The authors explained that those who focus on the fact that globally diversified portfolios don’t protect investors from short systematic crashes miss the greater point that investors whose planning horizon is long term (and it should be, or they shouldn’t be invested in stocks to begin with) should care more about long, drawn-out bear markets, which can be significantly more damaging to their wealth.
Diversification For The Long Term
In their study of 22 developed-market countries during the period 1950 through 2008, the authors examined the benefit of diversification over long-term holding periods. They found that, over the long run, economies and markets don’t exhibit the same tendency to suffer or crash together. As a result, investors should not allow short-term failures to blind them to long-term benefits.
Demonstrating the point that long-term returns are more about a country’s economic performance and that long-term economic performance is quite variable across countries, the authors found that “country specific economic performance dominates long-term performance, going from explaining about 1% of quarterly returns to 39% of 15-year returns and rising quite linearly in time.”

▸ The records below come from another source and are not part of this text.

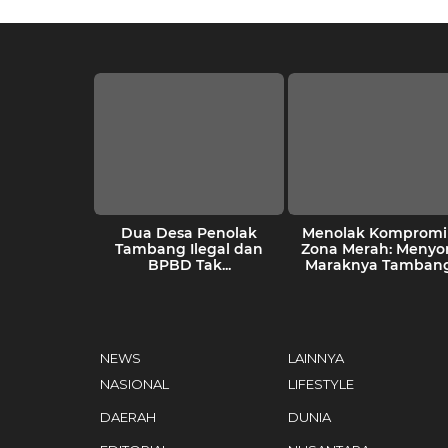
kang Tolak
Dua Desa Penolak
Menolak Kompromi 
Tambang
Tambang Ilegal dan
Zona Merah: Menyo
an Sikap...
BPBD Tak...
Maraknya Tambang.
NEWS
LAINNYA
NASIONAL
LIFESTYLE
DAERAH
DUNIA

They also found that in terms of worst-case performances, at a one-month holding period, there was very little difference in performance between home-country portfolios and global portfolios. However, as the horizon lengthened, the gap widened. The worst cases for the global portfolios are significantly better (the losses are much smaller) than the worst cases for the local portfolios. And the longer the horizon, the wider the gap favoring the global portfolios.
Summary
Investing in emerging markets entails accepting greater political risk, market risk and currency risk. However, bearing such hazards is the “price” you pay for earning an expected long-term return premium. Current valuations suggest that U.S. equity investors are likely to be disadvantaged if they underallocate to emerging market stocks.
Because we live in a world where there are no accurate crystal balls, the prudent strategy is to build a globally diversified portfolio. But that’s simply the necessary condition for success. The sufficient condition for success is to possess the discipline to stay the course, ignoring not only the clarion cries from those who think their crystal balls are reliable but also the cries from your own stomach to “GET ME OUT!” As Warren Buffett explained, “The most important quality for an investor is temperament, not intellect.”
To help you stay disciplined and avoid the consequences of the dreaded investment disease of recency, the following suggestion is offered. Whenever you are tempted to abandon your well-thought-out investment plan because of poor recent performance, ask yourself this question: “Having originally purchased and owned this asset when valuations were higher and expected returns were lower, does it make sense to now sell the same asset when valuations are currently much lower and expected returns are much higher?”
The answer should be obvious. And if that’s not sufficient, remember Warren Buffett’s advice to never engage in market timing, but if you cannot resist the temptation, you should buy when others panic and sell.